DATA PROVIDED:
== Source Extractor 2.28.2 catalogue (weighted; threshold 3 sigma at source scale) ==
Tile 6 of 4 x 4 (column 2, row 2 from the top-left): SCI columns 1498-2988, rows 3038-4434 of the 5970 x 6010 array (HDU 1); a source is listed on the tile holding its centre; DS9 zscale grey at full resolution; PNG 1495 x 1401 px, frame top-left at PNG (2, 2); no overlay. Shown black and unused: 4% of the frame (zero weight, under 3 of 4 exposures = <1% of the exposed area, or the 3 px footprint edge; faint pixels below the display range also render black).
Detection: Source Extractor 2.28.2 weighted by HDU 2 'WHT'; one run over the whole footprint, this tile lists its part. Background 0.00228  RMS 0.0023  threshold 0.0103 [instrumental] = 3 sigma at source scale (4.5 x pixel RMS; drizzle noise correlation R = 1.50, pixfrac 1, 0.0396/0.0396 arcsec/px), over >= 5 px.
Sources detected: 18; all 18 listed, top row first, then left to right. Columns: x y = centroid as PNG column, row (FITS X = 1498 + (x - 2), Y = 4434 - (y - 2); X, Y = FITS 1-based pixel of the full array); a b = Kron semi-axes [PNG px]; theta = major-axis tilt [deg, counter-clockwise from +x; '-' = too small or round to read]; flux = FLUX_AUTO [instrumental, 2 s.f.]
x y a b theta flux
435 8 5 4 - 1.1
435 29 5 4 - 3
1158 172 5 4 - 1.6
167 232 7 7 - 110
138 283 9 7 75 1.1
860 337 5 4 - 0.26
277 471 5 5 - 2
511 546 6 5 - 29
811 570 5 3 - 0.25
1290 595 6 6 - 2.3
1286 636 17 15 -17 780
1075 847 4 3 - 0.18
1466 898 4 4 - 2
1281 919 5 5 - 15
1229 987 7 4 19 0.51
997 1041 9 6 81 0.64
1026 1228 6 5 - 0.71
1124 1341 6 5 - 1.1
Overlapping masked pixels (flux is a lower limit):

---

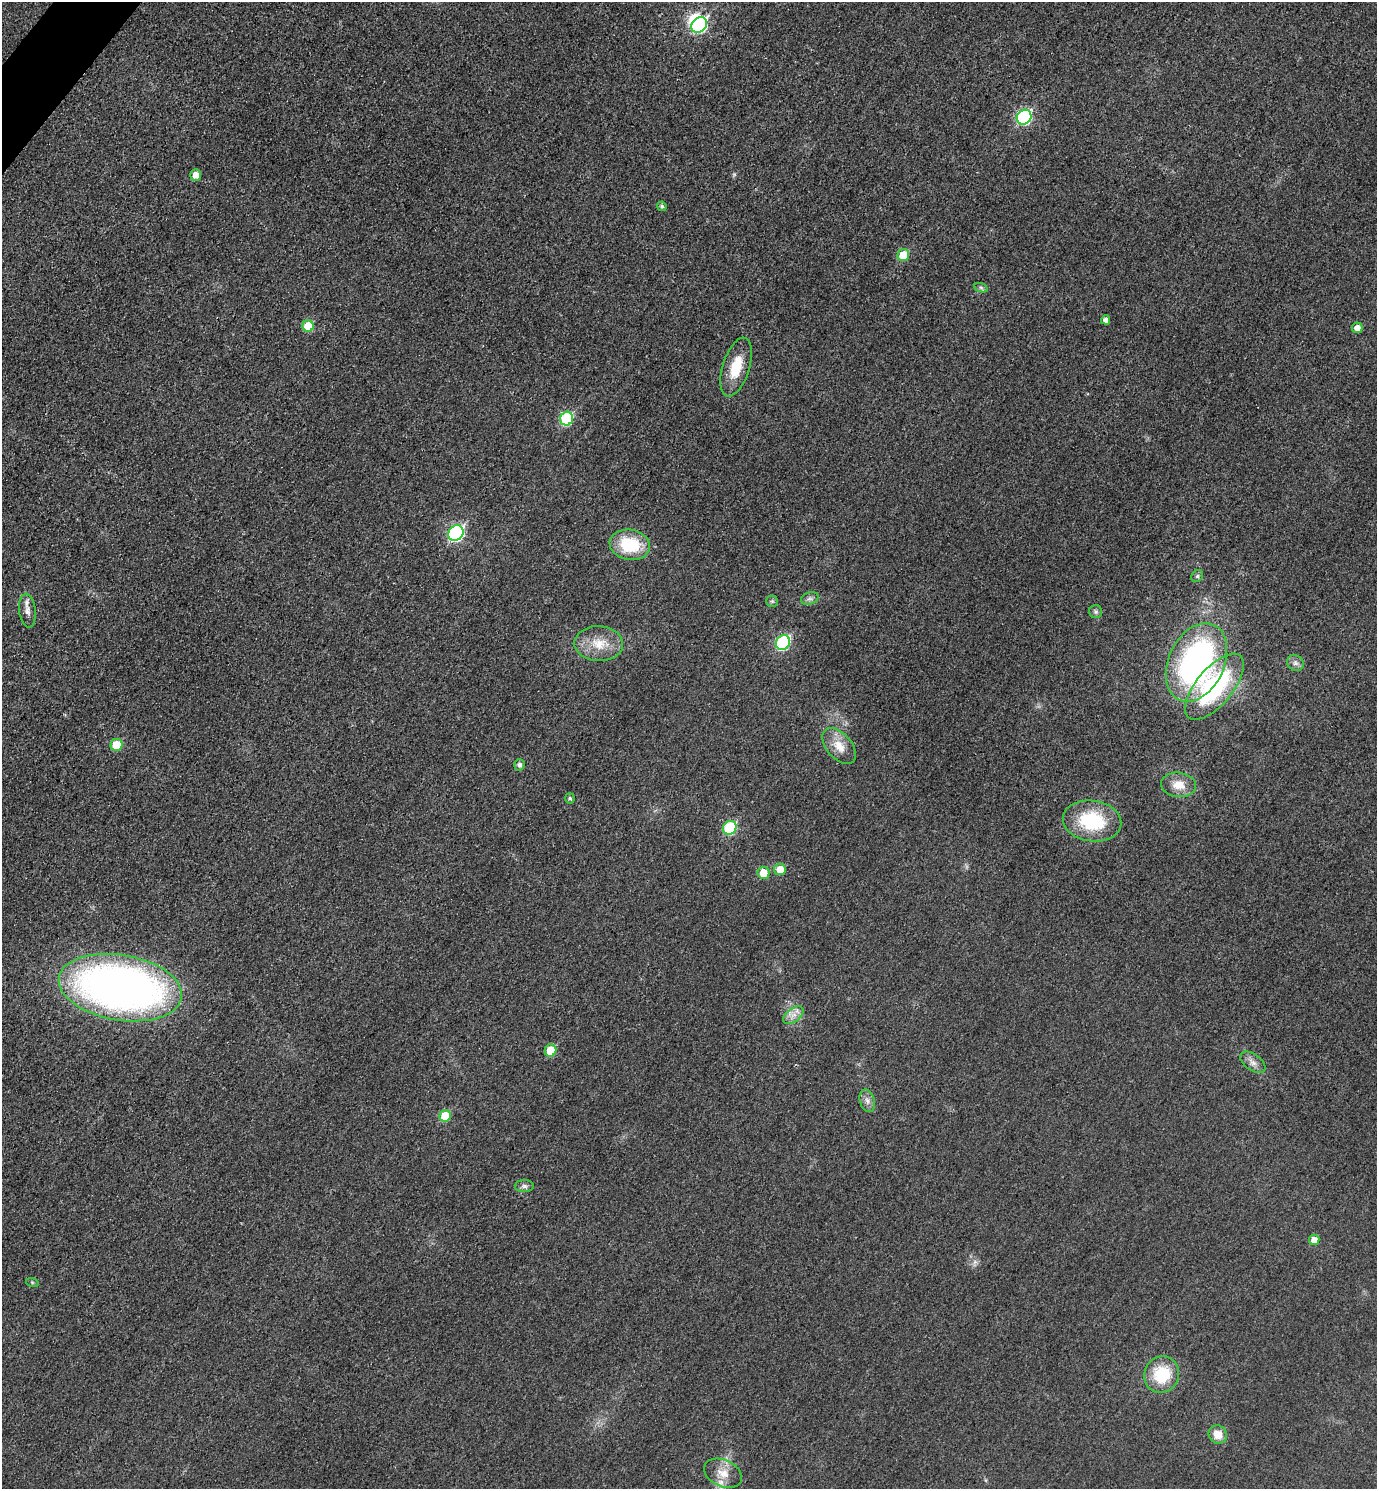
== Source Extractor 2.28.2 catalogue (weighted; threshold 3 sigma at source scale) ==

...

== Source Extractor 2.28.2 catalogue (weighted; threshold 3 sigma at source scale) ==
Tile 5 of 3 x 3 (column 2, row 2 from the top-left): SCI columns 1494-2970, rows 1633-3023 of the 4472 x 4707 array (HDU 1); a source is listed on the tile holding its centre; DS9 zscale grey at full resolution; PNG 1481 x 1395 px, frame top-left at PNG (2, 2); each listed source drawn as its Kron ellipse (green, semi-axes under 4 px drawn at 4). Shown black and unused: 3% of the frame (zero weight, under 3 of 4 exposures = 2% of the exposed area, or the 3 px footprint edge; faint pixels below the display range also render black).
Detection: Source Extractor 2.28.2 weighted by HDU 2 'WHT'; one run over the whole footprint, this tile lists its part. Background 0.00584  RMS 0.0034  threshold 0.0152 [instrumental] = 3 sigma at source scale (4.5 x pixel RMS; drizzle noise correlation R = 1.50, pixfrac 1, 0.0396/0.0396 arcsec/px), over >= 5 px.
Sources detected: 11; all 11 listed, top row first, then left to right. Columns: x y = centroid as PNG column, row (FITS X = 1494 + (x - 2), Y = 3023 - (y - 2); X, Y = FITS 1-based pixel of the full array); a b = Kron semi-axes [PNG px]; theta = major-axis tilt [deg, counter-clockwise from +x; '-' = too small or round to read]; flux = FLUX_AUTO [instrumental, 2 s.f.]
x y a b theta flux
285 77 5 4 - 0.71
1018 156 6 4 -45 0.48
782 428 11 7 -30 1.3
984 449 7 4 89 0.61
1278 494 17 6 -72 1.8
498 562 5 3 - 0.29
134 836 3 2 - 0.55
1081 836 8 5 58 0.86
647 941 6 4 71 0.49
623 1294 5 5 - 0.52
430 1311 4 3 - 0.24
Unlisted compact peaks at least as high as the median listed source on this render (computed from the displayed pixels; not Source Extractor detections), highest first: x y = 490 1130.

WHAT IS BEING ASKED: Pull every line containing the word "Sources" from the records above and copy each one in full.

EXPECTED ANSWER:
Sources detected: 18; all 18 listed, top row first, then left to right. Columns: x y = centroid as PNG column, row (FITS X = 1498 + (x - 2), Y = 4434 - (y - 2); X, Y = FITS 1-based pixel of the full array); a b = Kron semi-axes [PNG px]; theta = major-axis tilt [deg, counter-clockwise from +x; '-' = too small or round to read]; flux = FLUX_AUTO [instrumental, 2 s.f.]
Sources detected: 11; all 11 listed, top row first, then left to right. Columns: x y = centroid as PNG column, row (FITS X = 1494 + (x - 2), Y = 3023 - (y - 2); X, Y = FITS 1-based pixel of the full array); a b = Kron semi-axes [PNG px]; theta = major-axis tilt [deg, counter-clockwise from +x; '-' = too small or round to read]; flux = FLUX_AUTO [instrumental, 2 s.f.]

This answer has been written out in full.